Acoustic transmission through aberrating or reflecting layers has been a long-standing issue in medical ultrasounds and nondestructive evaluation. An example of acoustic transmission is transcranial ultrasound beam focusing, where the ultrasound needs to be transmitted through the skull for either imaging or therapy. During this process, a large portion of the energy is reflected because of the presence of the skull, and the acoustic field is severely distorted, compromising the quality of the image or the treatment efficacy. We propose a unique solution to solve this problem using an anisotropic, acoustic, nonresonant, complementary metamaterial that virtually removes the aberrating layer.

We present the first feasible design for making acoustic complementary metamaterials, which consist of aluminum membranes approximately 0.1 mm thick and branch openings in each unit cell. The operating frequency of the metamaterials is 50 kHz, and there are $120\times 10$ unit cells over the entire metamaterial. The membranes introduce negative densities, and the branch openings are characterized by negative compressibilities. More importantly, we assign a membrane in each $x$ or $y$ direction with different thicknesses in order to achieve a strong anisotropy for the density; parameters in both directions are treated as one-dimensional quantities. We show that this design does not rely on resonance, unlike conventional acoustic metamaterials, and therefore does not suffer from energy losses due to resonance.
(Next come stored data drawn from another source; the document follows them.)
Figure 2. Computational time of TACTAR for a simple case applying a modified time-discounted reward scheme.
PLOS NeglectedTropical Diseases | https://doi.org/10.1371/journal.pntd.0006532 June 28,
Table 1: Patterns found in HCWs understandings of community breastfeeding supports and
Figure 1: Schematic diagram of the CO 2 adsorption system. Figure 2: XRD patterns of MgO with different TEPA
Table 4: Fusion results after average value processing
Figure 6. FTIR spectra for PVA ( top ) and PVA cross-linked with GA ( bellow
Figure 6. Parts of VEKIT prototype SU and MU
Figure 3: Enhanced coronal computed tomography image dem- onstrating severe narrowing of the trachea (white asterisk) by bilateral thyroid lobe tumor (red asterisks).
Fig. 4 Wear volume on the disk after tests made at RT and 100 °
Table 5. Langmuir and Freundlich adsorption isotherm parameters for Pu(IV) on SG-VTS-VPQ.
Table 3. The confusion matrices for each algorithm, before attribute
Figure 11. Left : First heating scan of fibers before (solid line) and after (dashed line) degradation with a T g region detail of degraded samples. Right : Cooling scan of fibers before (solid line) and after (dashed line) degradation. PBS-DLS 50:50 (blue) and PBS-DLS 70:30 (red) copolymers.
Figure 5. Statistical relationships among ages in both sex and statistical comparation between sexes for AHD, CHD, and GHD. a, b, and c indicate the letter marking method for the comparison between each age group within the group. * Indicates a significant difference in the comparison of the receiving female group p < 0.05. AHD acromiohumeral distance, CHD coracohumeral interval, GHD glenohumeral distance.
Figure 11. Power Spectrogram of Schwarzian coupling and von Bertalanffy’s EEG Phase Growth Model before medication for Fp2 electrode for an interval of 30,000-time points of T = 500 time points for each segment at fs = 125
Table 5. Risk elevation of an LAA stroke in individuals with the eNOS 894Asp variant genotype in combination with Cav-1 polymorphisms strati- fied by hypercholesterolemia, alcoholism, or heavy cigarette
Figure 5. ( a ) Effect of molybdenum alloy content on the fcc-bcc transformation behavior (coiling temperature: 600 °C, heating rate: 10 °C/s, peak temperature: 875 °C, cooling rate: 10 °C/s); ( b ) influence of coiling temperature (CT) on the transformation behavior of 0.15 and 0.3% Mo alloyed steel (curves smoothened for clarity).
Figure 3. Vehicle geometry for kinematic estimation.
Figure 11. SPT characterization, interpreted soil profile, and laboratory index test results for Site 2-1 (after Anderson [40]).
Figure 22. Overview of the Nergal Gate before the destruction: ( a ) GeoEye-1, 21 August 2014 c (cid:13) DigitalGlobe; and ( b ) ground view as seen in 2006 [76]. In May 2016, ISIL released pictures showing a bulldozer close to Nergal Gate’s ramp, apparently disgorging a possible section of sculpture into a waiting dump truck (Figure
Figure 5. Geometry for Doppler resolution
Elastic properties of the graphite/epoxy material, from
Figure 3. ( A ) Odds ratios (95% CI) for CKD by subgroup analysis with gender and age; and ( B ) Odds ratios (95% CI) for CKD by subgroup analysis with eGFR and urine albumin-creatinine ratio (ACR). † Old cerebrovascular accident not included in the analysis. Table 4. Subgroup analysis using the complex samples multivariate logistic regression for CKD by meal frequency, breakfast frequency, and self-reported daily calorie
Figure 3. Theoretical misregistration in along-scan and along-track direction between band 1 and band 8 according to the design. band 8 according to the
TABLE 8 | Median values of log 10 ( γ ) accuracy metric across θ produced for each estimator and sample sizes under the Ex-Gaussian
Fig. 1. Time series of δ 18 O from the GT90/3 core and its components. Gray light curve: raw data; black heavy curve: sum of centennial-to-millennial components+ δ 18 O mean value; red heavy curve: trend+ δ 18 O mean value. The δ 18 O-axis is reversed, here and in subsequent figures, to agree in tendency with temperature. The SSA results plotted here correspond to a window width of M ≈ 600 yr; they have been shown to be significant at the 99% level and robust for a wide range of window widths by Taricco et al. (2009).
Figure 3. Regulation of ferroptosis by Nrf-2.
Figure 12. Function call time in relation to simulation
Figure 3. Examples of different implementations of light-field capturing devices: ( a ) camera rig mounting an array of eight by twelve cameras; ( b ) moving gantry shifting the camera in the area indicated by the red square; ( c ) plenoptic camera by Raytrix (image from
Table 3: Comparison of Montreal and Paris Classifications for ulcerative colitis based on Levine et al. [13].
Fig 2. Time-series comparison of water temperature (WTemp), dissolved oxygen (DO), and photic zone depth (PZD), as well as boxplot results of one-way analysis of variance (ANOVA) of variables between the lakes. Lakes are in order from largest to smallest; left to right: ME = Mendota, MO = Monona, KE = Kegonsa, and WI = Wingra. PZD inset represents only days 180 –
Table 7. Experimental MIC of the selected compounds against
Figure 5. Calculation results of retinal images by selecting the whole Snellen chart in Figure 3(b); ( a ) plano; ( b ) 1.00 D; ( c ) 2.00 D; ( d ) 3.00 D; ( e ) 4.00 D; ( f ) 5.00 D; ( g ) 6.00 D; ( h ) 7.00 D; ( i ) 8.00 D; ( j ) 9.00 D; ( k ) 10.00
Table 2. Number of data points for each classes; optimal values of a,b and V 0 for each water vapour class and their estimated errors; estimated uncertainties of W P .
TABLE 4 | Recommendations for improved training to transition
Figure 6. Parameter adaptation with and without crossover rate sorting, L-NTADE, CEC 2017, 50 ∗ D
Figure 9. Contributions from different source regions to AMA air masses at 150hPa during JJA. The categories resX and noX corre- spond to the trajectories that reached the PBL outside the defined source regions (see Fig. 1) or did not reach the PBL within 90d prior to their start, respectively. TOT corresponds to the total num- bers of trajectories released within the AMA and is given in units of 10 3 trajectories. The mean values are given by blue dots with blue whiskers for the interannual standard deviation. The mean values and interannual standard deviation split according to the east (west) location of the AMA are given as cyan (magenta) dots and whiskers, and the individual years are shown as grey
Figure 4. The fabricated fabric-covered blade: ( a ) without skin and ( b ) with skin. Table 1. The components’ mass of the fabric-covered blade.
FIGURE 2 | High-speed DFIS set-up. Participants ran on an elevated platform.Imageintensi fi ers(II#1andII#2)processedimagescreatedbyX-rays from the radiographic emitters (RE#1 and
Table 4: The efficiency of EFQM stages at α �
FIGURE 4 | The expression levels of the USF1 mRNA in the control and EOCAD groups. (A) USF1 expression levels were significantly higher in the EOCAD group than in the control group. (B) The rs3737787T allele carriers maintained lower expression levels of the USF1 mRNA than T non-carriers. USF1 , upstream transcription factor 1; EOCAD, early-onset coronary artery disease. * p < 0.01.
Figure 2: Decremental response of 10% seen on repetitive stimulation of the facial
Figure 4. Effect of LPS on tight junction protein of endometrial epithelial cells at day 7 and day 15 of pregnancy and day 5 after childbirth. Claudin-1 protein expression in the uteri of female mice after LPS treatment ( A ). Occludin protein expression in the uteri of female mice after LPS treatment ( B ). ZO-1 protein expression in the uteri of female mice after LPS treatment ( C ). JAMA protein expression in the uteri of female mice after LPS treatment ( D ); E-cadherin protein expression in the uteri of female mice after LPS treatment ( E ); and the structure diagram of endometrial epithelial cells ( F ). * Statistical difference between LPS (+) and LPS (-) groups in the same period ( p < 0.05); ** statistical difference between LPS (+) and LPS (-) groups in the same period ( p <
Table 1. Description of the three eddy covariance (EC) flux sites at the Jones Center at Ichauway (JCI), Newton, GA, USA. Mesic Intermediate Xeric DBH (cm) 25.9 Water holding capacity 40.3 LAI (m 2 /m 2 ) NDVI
Our numerical wave simulations show that the acoustic field distortion from the aberrating layer can be significantly reduced by using complementary metamaterials, and, in fact, the sound transmission is enhanced by approximately a factor of 3.

Our study paves the way for realizing acoustic complementary metamaterials that have a wide range of applications, including cloaking, all-angle antireflection, ultrasound imaging, and therapy through aberrating layers.